*** Begin section ***
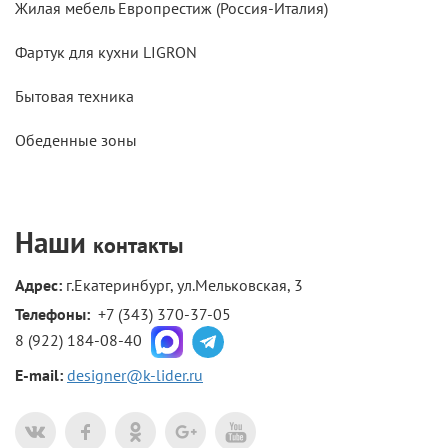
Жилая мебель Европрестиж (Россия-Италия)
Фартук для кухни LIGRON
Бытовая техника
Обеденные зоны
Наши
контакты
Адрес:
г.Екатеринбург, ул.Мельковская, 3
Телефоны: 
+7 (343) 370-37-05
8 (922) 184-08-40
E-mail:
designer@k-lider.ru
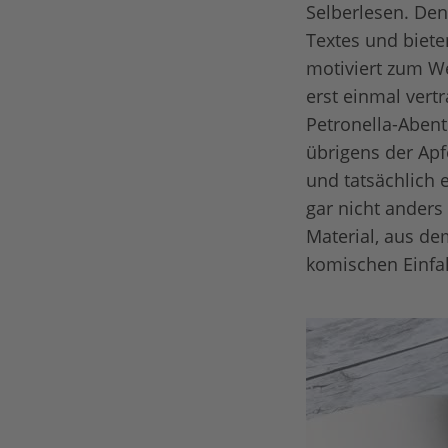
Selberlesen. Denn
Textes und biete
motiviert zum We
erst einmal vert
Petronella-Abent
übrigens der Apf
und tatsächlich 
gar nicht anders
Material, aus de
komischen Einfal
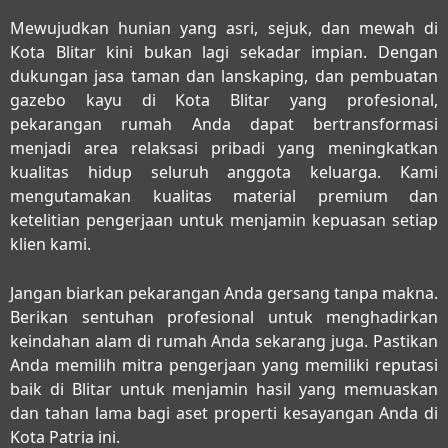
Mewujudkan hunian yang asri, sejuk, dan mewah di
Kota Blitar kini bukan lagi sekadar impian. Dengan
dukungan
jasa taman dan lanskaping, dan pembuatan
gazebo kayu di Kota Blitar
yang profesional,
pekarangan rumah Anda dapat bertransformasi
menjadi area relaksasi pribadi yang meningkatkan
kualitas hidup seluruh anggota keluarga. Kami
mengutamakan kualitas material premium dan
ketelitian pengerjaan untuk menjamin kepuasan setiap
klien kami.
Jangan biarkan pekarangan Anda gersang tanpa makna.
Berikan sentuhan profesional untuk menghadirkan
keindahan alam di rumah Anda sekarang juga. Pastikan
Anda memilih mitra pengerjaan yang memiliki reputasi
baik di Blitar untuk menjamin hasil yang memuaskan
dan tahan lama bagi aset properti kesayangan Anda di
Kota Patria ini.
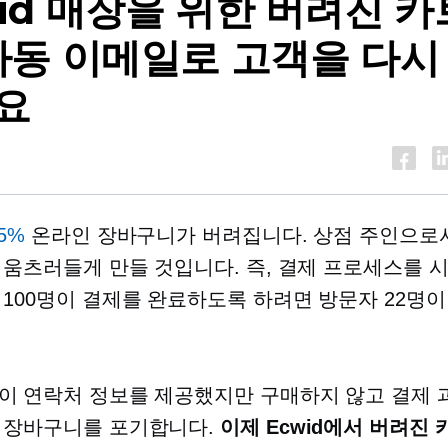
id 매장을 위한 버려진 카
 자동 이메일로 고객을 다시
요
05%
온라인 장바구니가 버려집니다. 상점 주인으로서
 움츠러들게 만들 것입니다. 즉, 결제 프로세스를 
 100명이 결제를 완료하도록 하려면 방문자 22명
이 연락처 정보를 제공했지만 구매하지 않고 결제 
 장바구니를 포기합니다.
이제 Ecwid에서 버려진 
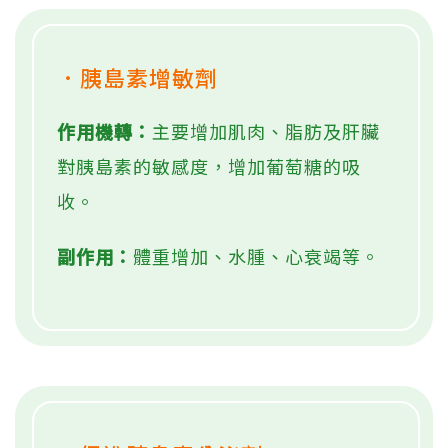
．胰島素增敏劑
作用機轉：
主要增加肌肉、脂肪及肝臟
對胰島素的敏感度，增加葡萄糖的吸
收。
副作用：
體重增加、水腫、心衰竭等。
*** End section ***
# TASK ITEM
Once you find the line with "mengutamakan kualitas material premium dan" in the entries above, output it and each line after it up to and including the line with "Kota Patria ini.", and nothing else.

# TASK RESPONSE
mengutamakan kualitas material premium dan
ketelitian pengerjaan untuk menjamin kepuasan setiap
klien kami.
Jangan biarkan pekarangan Anda gersang tanpa makna.
Berikan sentuhan profesional untuk menghadirkan
keindahan alam di rumah Anda sekarang juga. Pastikan
Anda memilih mitra pengerjaan yang memiliki reputasi
baik di Blitar untuk menjamin hasil yang memuaskan
dan tahan lama bagi aset properti kesayangan Anda di
Kota Patria ini.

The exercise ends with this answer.